The quota was proposed by the E.U. Commission in May, but didn’t pass; the chances of it passing now are slightly higher thanks to public sentiment in some countries turning in favor of refugees, but Eastern European countries, including Hungary, are resisting the plan and no progress was made during a meeting of leaders last week. E.U. interior ministers are meeting today to discuss the proposal again, and other possible emergency policies. An official summit will be held the day after, and some leaders are hoping the plan will be in place before then, Politico Europe reports. The E.U. has the power to impose the plan on all member countries with a majority vote, but leaders are hoping to come to an agreement instead.
Fratzke said there are also some suggestions from within the E.U. aimed at providing more aid to the countries surrounding Syria to help improve the situation for refugees there. “For example the German development minister a few weeks back made the proposal that the E.U. should consider granting 10 billion Euros in aid to the Syria region to try to improve conditions there,” she said. “That proposal wasn’t really taken up by anyone or the European Commission but there are ideas like that that are being floated.”
While coming up with coherent E.U. policies is important, the world can’t avoid dealing with the roots of the crisis much longer. The Syrian civil war is unavoidably at the center of the refugee crisis. Fratzke and other policy experts say the situation in Syria must be dealt with if the exodus of war victims is to stop.
What about the U.N.? Does it have any power to address the situation in Syria?

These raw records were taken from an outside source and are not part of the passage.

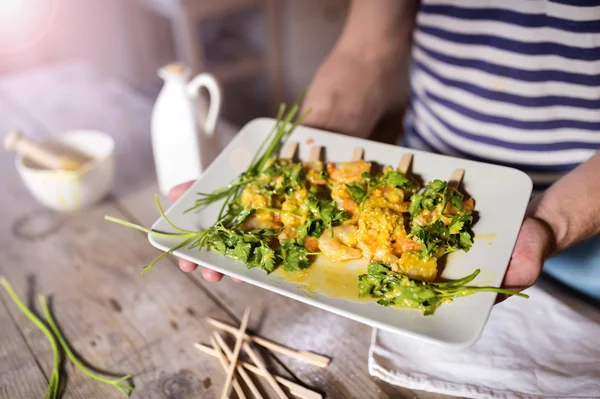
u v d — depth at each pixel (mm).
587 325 644
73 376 641
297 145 738
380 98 893
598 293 765
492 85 758
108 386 626
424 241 580
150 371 639
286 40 2027
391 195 639
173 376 631
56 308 728
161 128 858
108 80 1369
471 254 583
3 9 2320
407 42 911
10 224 886
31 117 1201
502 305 675
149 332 686
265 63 2027
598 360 607
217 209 675
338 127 834
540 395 577
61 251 824
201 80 869
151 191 944
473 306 522
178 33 1817
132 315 709
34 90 1324
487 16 733
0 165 1049
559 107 736
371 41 881
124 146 1074
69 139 945
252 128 764
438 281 571
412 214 626
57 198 870
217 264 595
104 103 1249
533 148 771
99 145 942
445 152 856
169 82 854
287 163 712
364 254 599
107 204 919
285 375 625
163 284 750
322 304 544
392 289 545
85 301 735
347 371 624
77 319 711
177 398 608
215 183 703
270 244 633
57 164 875
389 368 605
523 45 714
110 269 784
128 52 2262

The United Nations has not intervened directly to deal with the conflict in Syria because the permanent members of its Security Council—China, France, Russia, the U.K. .and the U.S.—can’t agree on whether the current Syrian government should be involved in resolving the conflict or just ousted. That’s mostly because Russia and China are both allies of Assad’s and have allegedly provided weapons to his forces. But the situation has also deteriorated in last two years because of the emergence of terrorist group ISIS, which has killed thousands and led to widespread displacement in the region.
“The war in Syria has become desperately complex, and the West is focusing on the threat from the Islamic State. But the core problem remains President Assad’s refusal to quit power,” said Richard Gowan, fellow at the European Council on Foreign Relations. “Assad’s forces are still committing the majority of atrocities against civilians, and his allies Russia and Iran are not willing to let him fall. Russia is even boosting its military presence in Syria to protect him. There is a real risk that the war will intensify further, adding to the number of refugees and ratcheting up the crisis to a new level.”

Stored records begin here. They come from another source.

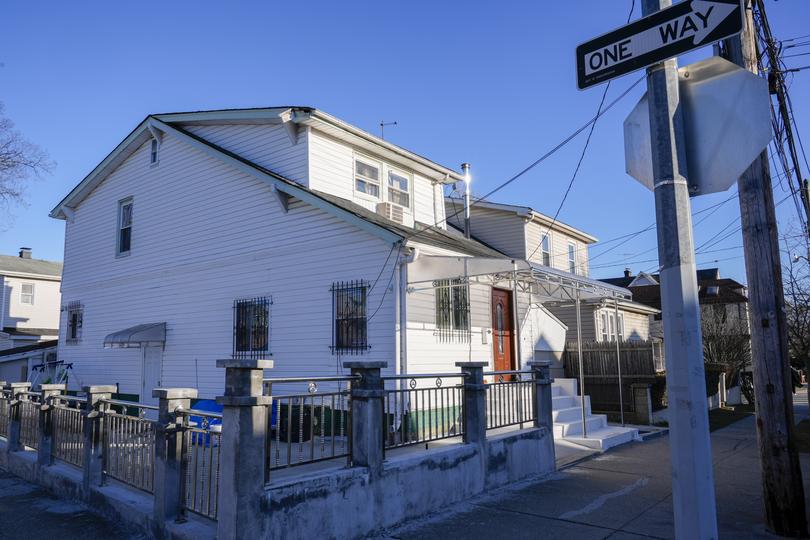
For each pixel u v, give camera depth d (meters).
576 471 8.74
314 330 11.23
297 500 5.11
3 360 20.34
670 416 3.14
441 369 11.12
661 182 3.32
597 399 15.59
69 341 17.11
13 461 8.70
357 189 13.28
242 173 12.93
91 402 6.92
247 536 4.67
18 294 29.44
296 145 12.52
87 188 17.09
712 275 48.06
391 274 10.31
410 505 6.27
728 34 3.25
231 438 4.78
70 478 7.16
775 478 5.76
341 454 5.89
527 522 6.19
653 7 3.58
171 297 14.09
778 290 5.94
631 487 7.71
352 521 5.59
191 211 13.96
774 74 8.36
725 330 25.45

Gowan also said the crisis could be tackled if three things were to happen: a boost in funding for the U.N.’s humanitarian work in the region, a bargain with Russia over Assad’s future to try to lower the level of violence, and to increase military efforts against ISIS. “But every one of these steps is politically difficult in practice, let alone all three,” he said.
Earlier this month Russia did finally agree to allow a U.N. investigation of the use of chemical weapons in Syria, a report which is likely to find Assad’s regime at fault, and might lead to war crimes charges against him down the road.
Sarah Cliffe of NYU’s Center on International Cooperation is hopeful that the images of despair that the world is seeing now, including the photo of Aylan Kurdi’s body, will force world governments to seriously address the crisis.
“I think the images do make a difference because it’s what makes everyone see these as fellow human beings…It can also in the end make it easier and more desirable for governments to respond. So if they start to feel that that popular pressure is building up, makes it more likely,” she said.